Reproduce these records with every "common name" replaced by "vernacular name" and all other text unchanged.

(Records shown)
★ ★ ★
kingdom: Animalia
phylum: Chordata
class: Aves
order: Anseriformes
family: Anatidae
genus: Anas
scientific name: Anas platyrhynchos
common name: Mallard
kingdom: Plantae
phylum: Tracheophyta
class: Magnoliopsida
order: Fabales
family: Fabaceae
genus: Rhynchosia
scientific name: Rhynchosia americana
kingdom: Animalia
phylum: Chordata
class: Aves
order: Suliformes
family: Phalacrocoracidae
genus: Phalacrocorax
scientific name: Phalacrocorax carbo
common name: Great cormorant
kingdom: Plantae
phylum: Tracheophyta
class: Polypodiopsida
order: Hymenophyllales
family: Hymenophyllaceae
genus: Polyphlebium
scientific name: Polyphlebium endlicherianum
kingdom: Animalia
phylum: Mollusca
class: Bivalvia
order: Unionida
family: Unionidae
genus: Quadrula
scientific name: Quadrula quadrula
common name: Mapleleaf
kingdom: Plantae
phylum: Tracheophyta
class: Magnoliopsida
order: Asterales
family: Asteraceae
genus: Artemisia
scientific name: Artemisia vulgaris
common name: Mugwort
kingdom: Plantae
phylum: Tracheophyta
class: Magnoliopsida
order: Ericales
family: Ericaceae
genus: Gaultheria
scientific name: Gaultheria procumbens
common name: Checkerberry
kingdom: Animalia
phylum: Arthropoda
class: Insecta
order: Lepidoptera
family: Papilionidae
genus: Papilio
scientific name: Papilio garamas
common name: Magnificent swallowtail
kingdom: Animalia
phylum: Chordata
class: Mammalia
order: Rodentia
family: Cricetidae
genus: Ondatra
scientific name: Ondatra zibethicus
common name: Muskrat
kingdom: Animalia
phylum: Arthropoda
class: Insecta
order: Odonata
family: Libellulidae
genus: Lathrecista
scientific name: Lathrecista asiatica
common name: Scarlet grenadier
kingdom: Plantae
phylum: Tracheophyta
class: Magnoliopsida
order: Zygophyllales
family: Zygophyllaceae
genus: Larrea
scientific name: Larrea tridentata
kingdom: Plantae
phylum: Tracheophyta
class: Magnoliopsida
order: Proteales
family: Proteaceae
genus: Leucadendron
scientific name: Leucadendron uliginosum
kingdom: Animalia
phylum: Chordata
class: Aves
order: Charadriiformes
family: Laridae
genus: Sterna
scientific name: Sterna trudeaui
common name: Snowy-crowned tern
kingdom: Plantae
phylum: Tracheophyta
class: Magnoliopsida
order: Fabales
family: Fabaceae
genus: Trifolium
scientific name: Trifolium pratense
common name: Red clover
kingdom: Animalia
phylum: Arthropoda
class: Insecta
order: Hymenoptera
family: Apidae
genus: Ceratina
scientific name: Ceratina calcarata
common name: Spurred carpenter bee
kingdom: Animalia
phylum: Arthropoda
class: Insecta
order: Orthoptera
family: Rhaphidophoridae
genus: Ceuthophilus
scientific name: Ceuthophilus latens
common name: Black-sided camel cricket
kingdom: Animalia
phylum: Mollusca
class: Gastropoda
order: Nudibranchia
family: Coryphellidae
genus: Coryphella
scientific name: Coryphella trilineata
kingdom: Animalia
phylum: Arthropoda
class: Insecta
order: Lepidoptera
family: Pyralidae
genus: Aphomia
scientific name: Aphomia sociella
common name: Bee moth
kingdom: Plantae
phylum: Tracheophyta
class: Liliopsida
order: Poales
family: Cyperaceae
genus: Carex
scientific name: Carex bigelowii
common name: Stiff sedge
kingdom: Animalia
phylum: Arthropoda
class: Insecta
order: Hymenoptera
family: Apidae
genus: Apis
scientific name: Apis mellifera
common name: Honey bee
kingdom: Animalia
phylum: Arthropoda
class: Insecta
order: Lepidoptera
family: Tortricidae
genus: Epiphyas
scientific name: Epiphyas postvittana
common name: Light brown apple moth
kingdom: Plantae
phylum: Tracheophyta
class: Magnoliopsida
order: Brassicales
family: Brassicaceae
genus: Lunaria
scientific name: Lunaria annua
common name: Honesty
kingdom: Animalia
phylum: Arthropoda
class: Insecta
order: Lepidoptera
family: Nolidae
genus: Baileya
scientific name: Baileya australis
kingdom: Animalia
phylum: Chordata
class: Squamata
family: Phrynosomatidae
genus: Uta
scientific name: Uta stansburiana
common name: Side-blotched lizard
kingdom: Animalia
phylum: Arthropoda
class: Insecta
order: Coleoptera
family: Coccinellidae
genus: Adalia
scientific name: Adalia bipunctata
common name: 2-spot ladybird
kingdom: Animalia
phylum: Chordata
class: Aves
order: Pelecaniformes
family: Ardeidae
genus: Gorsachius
★ ★ ★
(Answer)
kingdom: Animalia
phylum: Chordata
class: Aves
order: Anseriformes
family: Anatidae
genus: Anas
scientific name: Anas platyrhynchos
vernacular name: Mallard
kingdom: Plantae
phylum: Tracheophyta
class: Magnoliopsida
order: Fabales
family: Fabaceae
genus: Rhynchosia
scientific name: Rhynchosia americana
kingdom: Animalia
phylum: Chordata
class: Aves
order: Suliformes
family: Phalacrocoracidae
genus: Phalacrocorax
scientific name: Phalacrocorax carbo
vernacular name: Great cormorant
kingdom: Plantae
phylum: Tracheophyta
class: Polypodiopsida
order: Hymenophyllales
family: Hymenophyllaceae
genus: Polyphlebium
scientific name: Polyphlebium endlicherianum
kingdom: Animalia
phylum: Mollusca
class: Bivalvia
order: Unionida
family: Unionidae
genus: Quadrula
scientific name: Quadrula quadrula
vernacular name: Mapleleaf
kingdom: Plantae
phylum: Tracheophyta
class: Magnoliopsida
order: Asterales
family: Asteraceae
genus: Artemisia
scientific name: Artemisia vulgaris
vernacular name: Mugwort
kingdom: Plantae
phylum: Tracheophyta
class: Magnoliopsida
order: Ericales
family: Ericaceae
genus: Gaultheria
scientific name: Gaultheria procumbens
vernacular name: Checkerberry
kingdom: Animalia
phylum: Arthropoda
class: Insecta
order: Lepidoptera
family: Papilionidae
genus: Papilio
scientific name: Papilio garamas
vernacular name: Magnificent swallowtail
kingdom: Animalia
phylum: Chordata
class: Mammalia
order: Rodentia
family: Cricetidae
genus: Ondatra
scientific name: Ondatra zibethicus
vernacular name: Muskrat
kingdom: Animalia
phylum: Arthropoda
class: Insecta
order: Odonata
family: Libellulidae
genus: Lathrecista
scientific name: Lathrecista asiatica
vernacular name: Scarlet grenadier
kingdom: Plantae
phylum: Tracheophyta
class: Magnoliopsida
order: Zygophyllales
family: Zygophyllaceae
genus: Larrea
scientific name: Larrea tridentata
kingdom: Plantae
phylum: Tracheophyta
class: Magnoliopsida
order: Proteales
family: Proteaceae
genus: Leucadendron
scientific name: Leucadendron uliginosum
kingdom: Animalia
phylum: Chordata
class: Aves
order: Charadriiformes
family: Laridae
genus: Sterna
scientific name: Sterna trudeaui
vernacular name: Snowy-crowned tern
kingdom: Plantae
phylum: Tracheophyta
class: Magnoliopsida
order: Fabales
family: Fabaceae
genus: Trifolium
scientific name: Trifolium pratense
vernacular name: Red clover
kingdom: Animalia
phylum: Arthropoda
class: Insecta
order: Hymenoptera
family: Apidae
genus: Ceratina
scientific name: Ceratina calcarata
vernacular name: Spurred carpenter bee
kingdom: Animalia
phylum: Arthropoda
class: Insecta
order: Orthoptera
family: Rhaphidophoridae
genus: Ceuthophilus
scientific name: Ceuthophilus latens
vernacular name: Black-sided camel cricket
kingdom: Animalia
phylum: Mollusca
class: Gastropoda
order: Nudibranchia
family: Coryphellidae
genus: Coryphella
scientific name: Coryphella trilineata
kingdom: Animalia
phylum: Arthropoda
class: Insecta
order: Lepidoptera
family: Pyralidae
genus: Aphomia
scientific name: Aphomia sociella
vernacular name: Bee moth
kingdom: Plantae
phylum: Tracheophyta
class: Liliopsida
order: Poales
family: Cyperaceae
genus: Carex
scientific name: Carex bigelowii
vernacular name: Stiff sedge
kingdom: Animalia
phylum: Arthropoda
class: Insecta
order: Hymenoptera
family: Apidae
genus: Apis
scientific name: Apis mellifera
vernacular name: Honey bee
kingdom: Animalia
phylum: Arthropoda
class: Insecta
order: Lepidoptera
family: Tortricidae
genus: Epiphyas
scientific name: Epiphyas postvittana
vernacular name: Light brown apple moth
kingdom: Plantae
phylum: Tracheophyta
class: Magnoliopsida
order: Brassicales
family: Brassicaceae
genus: Lunaria
scientific name: Lunaria annua
vernacular name: Honesty
kingdom: Animalia
phylum: Arthropoda
class: Insecta
order: Lepidoptera
family: Nolidae
genus: Baileya
scientific name: Baileya australis
kingdom: Animalia
phylum: Chordata
class: Squamata
family: Phrynosomatidae
genus: Uta
scientific name: Uta stansburiana
vernacular name: Side-blotched lizard
kingdom: Animalia
phylum: Arthropoda
class: Insecta
order: Coleoptera
family: Coccinellidae
genus: Adalia
scientific name: Adalia bipunctata
vernacular name: 2-spot ladybird
kingdom: Animalia
phylum: Chordata
class: Aves
order: Pelecaniformes
family: Ardeidae
genus: Gorsachius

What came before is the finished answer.